>> Begin Given passage

All new broadcast technologies bring benefits, but the focus is often on those that enhance the viewing or listening experience in terms of entertainment or impact. More practical and assistive features, such closed captions and audio description, have largely been seen as necessary but designed for a very specific section of the audience. That attitude is shifting, as shown by Next Generation Audio (NGA) being promoted more for its personalisation capabilities than immersive sound.
NGA systems are based on the concept of object-based audio (OBA), which has a foundation of traditional audio channels (5.1 or 7.1) but with up to 128 ‘objects’. These individual audio elements can be either positioned in different parts of a soundscape to create an immersive experience or used to represent specific components of a signal, such as speech/commentary and background sounds. Their exact positioning or function is defined by accompanying metadata.

>> End Given passage

Exercises:
• A. List every number that appears in the passage on Next Generation Audio.
• B. Please answer these questions using the passage on Next Generation Audio:
(i) Which two assistive features does it name?
(ii) On what concept are NGA systems based?
(iii) What defines the exact positioning or function of the audio objects?

>> Begin Supplied information

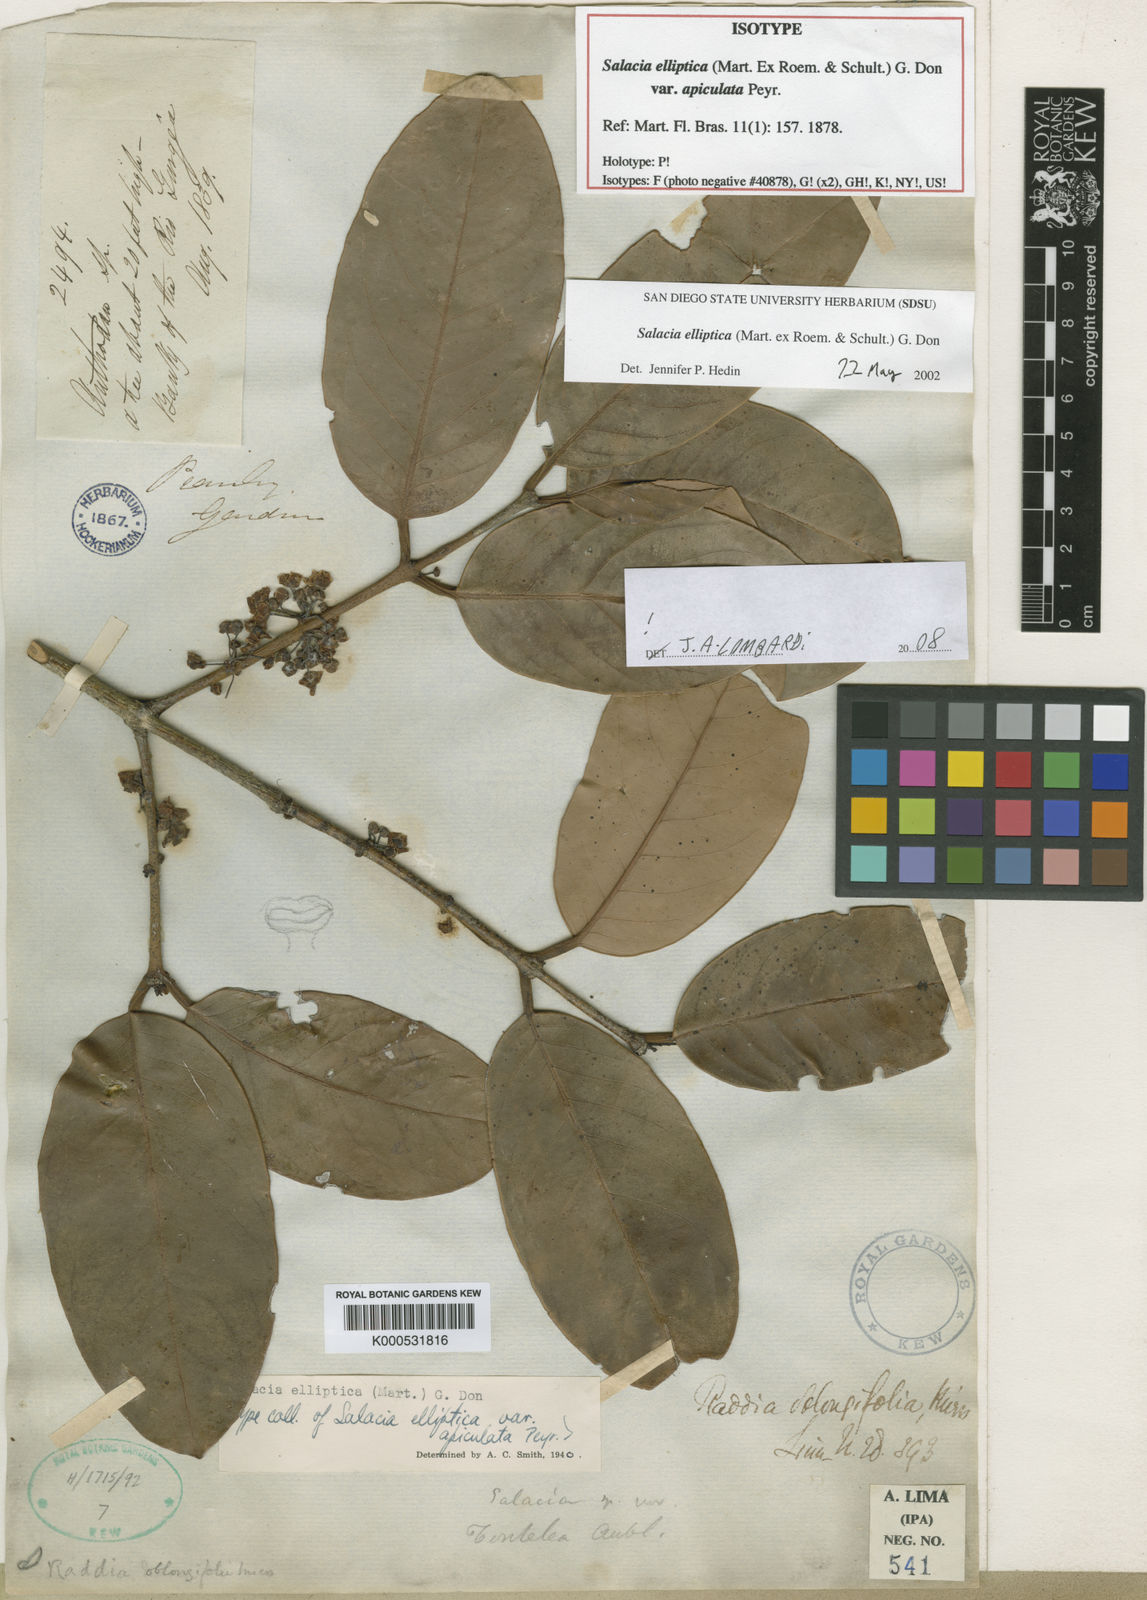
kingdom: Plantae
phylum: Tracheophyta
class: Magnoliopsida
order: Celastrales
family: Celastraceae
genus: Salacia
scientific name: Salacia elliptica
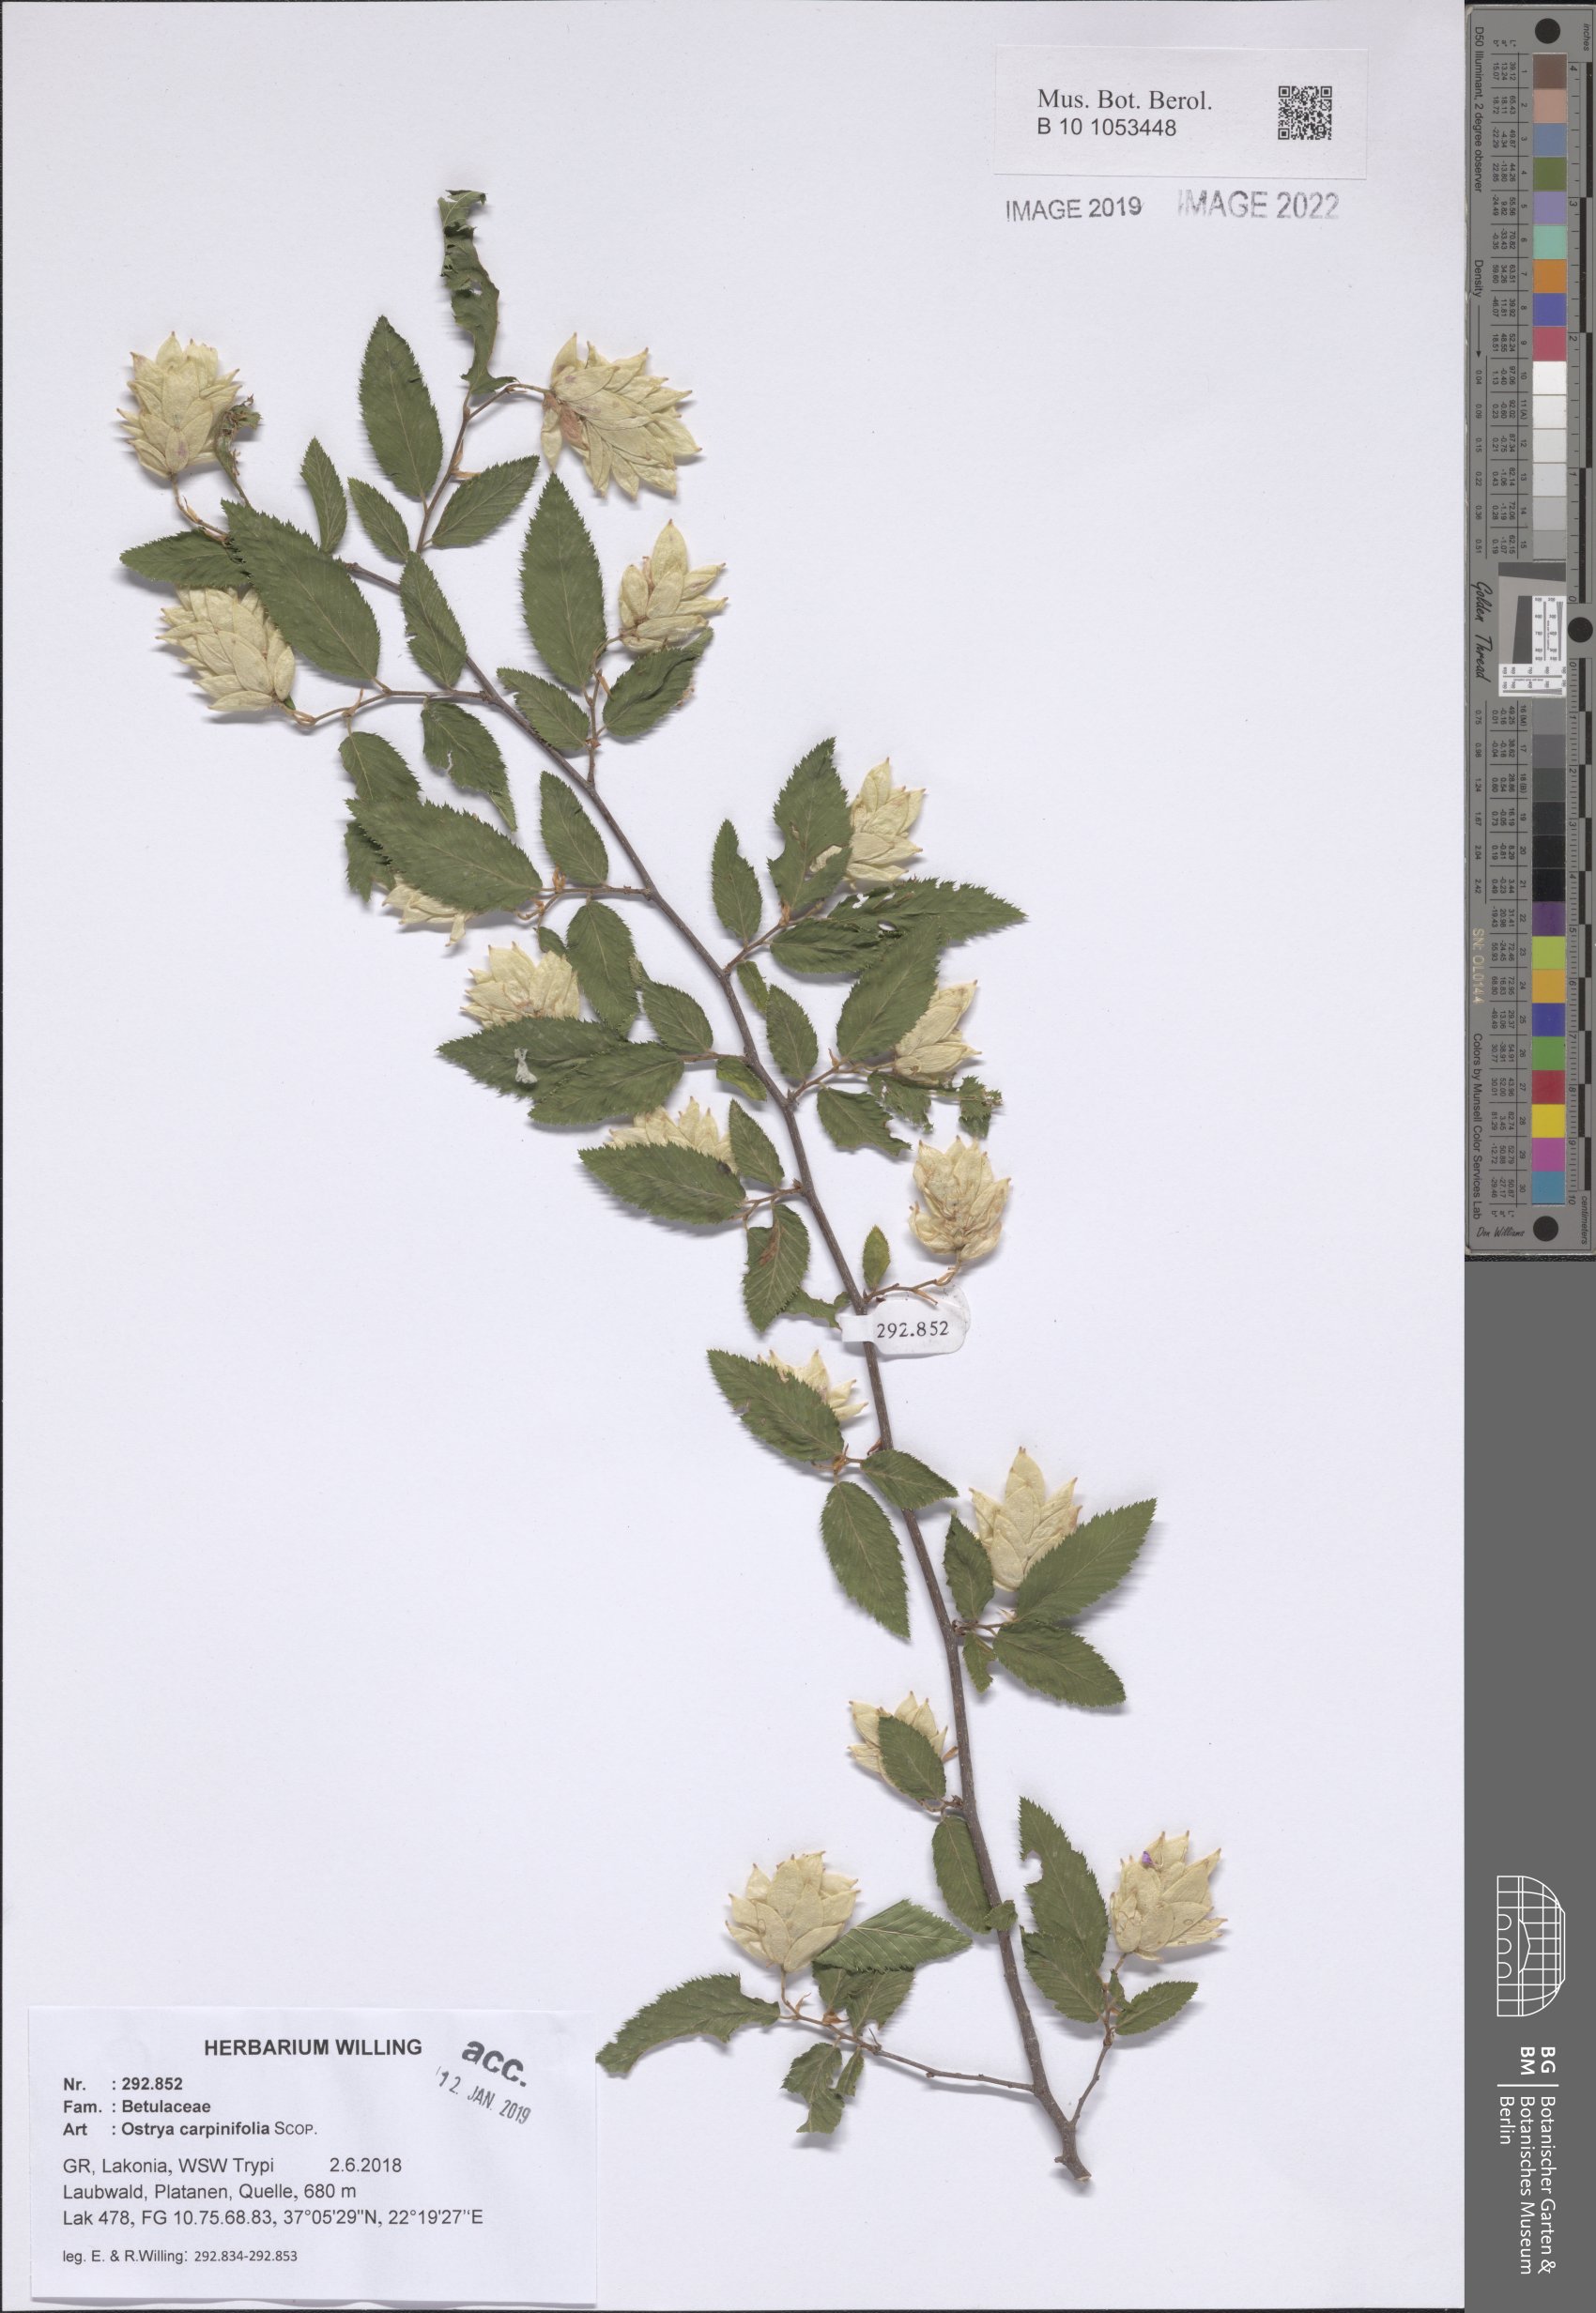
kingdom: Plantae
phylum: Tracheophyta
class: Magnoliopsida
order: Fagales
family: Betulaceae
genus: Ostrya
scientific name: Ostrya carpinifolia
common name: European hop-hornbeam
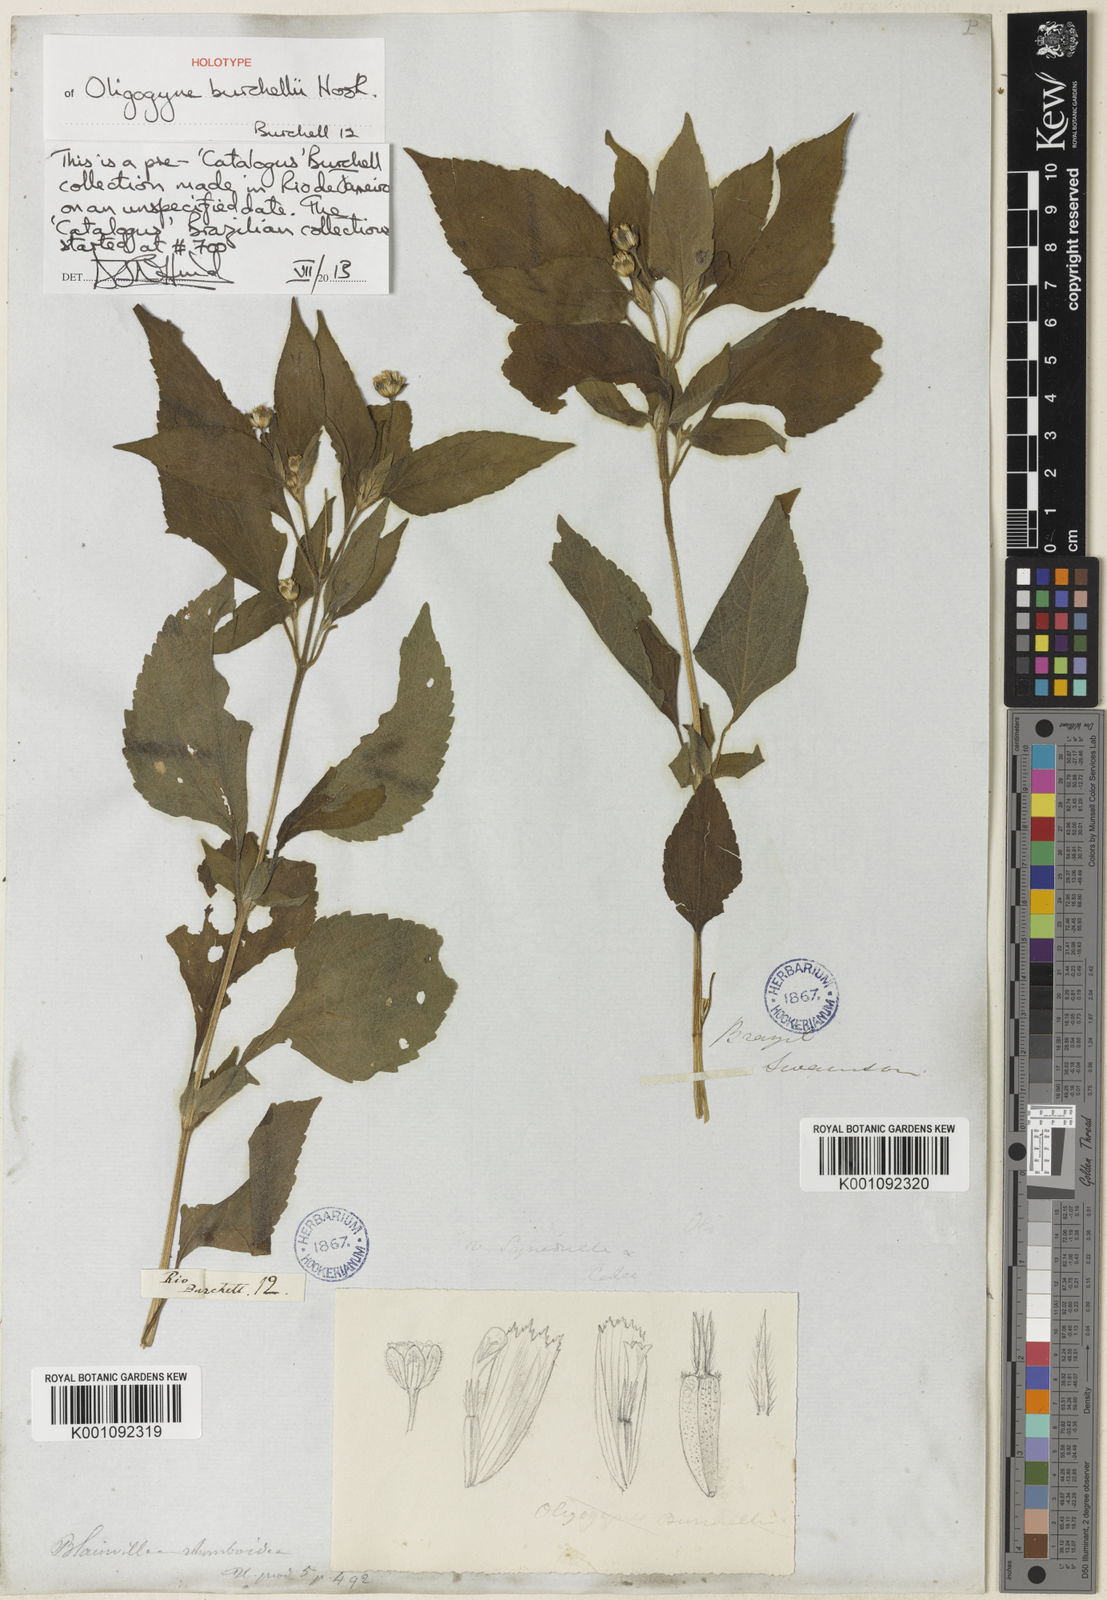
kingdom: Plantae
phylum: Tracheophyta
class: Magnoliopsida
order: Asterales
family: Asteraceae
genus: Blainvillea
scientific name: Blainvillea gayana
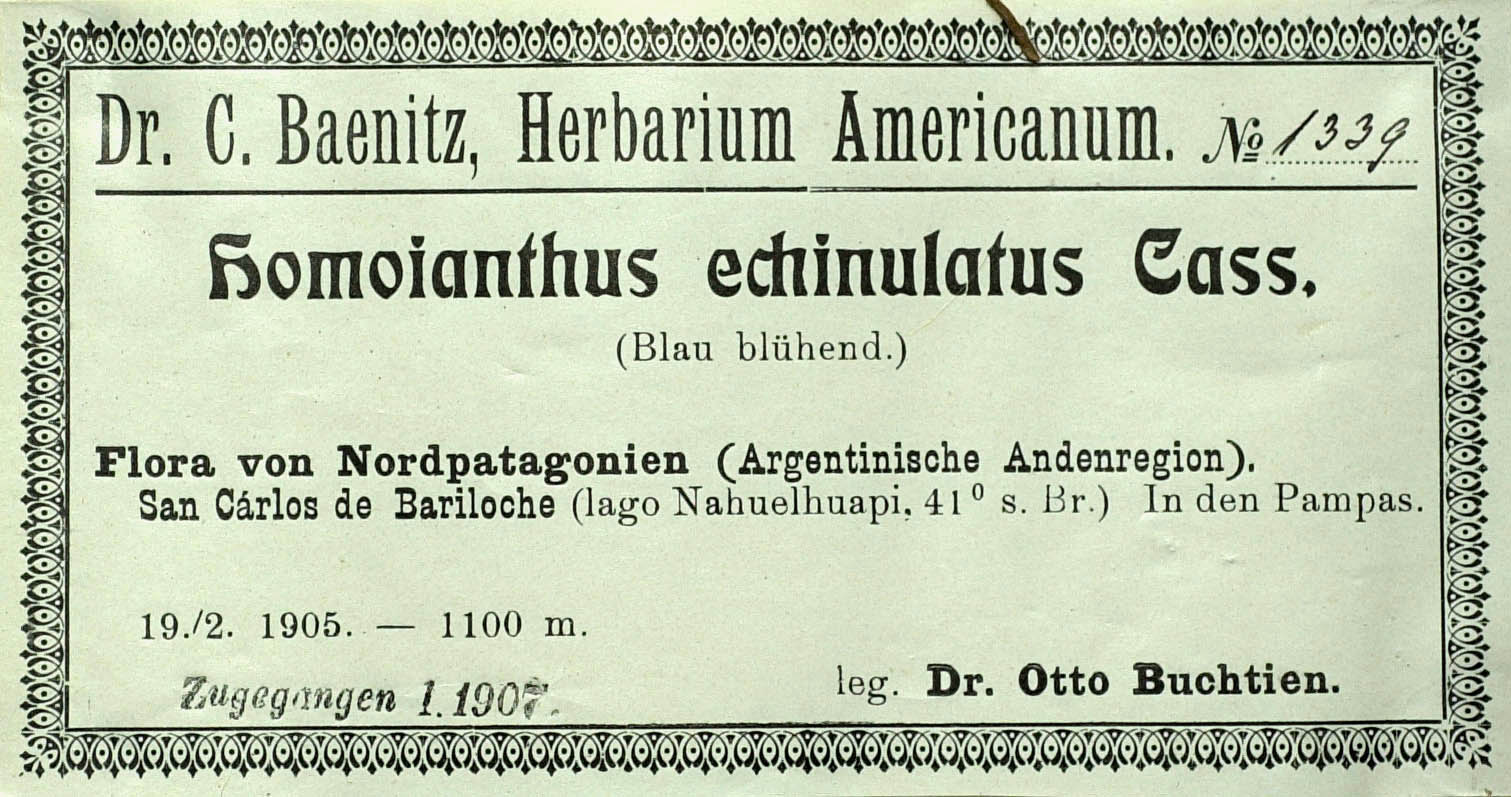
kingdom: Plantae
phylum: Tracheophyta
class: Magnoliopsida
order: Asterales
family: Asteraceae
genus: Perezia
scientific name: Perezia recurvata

>> End Supplied information

The answers:
• A.
5.1
7.1
128

• B.
(i) Closed captions and audio description
(ii) Object-based audio (OBA)
(iii) Accompanying metadata